L’edizione odierna de “La Gazzetta dello Sport” si sofferma su Ranocchia ad un passo dall’addio al calcio.
La grandezza dell’uomo hanno imparato a conoscerla negli anni i tifosi interisti – pure quelli che per un periodo ne hanno fatto il Signor Malaussene di Pennac, capro espiatorio di ogni guaio nerazzurro -, ma anche i giocatori. Perché se a Inzaghi mancano tanto le fiammate sulla sinistra di Perisic, il vuoto lasciato da Andrea Ranocchia, leader silenzioso dello spogliatoio, per certi versi pesa anche di più. Liberato dall’Inter, con conseguente delusione, Ranocchia a giugno è stato il primo acquisto del Monza targato Berlusconi-Galliani ma ieri ha deciso di fare un passo indietro, rinunciando ai 2 milioni netti (poco meno di 4 lordi per il club) che gli garantiva il contratto biennale sottoscritto a giugno. Un gigante, ben oltre i suoi 195 centimetri.

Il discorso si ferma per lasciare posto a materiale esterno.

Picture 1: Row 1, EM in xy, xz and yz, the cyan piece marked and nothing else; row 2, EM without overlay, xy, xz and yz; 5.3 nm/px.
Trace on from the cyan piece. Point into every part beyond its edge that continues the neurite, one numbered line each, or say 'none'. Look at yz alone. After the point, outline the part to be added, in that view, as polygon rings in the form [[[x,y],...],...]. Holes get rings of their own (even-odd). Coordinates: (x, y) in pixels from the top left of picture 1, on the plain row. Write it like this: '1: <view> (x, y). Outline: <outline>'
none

Infortunio e vuoto Ranocchia era ai box dal 21 agosto, quando contro il Napoli il suo piedone destro numero 52 è rimasto bloccato in una zolla del «Maradona»: frattura composta del perone e distorsione della caviglia. Brutta botta, gesso, immancabile post che ora suona beffardo («Grazie a tutti, posso solo dirvi che tornerò presto») e prognosi di tre mesi. Nel mezzo però c’è il Mondiale, quindi Andrea avrebbe saltato meno di metà stagione. Peccato che il problema sia nell’anima e che già tormentasse il difensore nei primi mesi in biancorosso, ancor prima del crack che poi ha accelerato la decisione. Se la professionalità era rimasta la stessa anche in Brianza, a venire meno è stato il sacro fuoco. Quello che negli anni l’ha sempre spinto a tirare il gruppo pur giocando poco, ad anteporre – non solo a parole – l’interesse di squadra al proprio. Quel fuoco che lo ha spinto a dare tutto in allenamento anche per costringere i compagni a fare lo stesso, pur sapendo che la domenica avrebbero giocato gli altri. Quel fuoco che, trasmesso a chi gli sta intorno, probabilmente avrebbe impedito le recenti partite (o spezzoni) senza sangue agli occhi dei nerazzurri.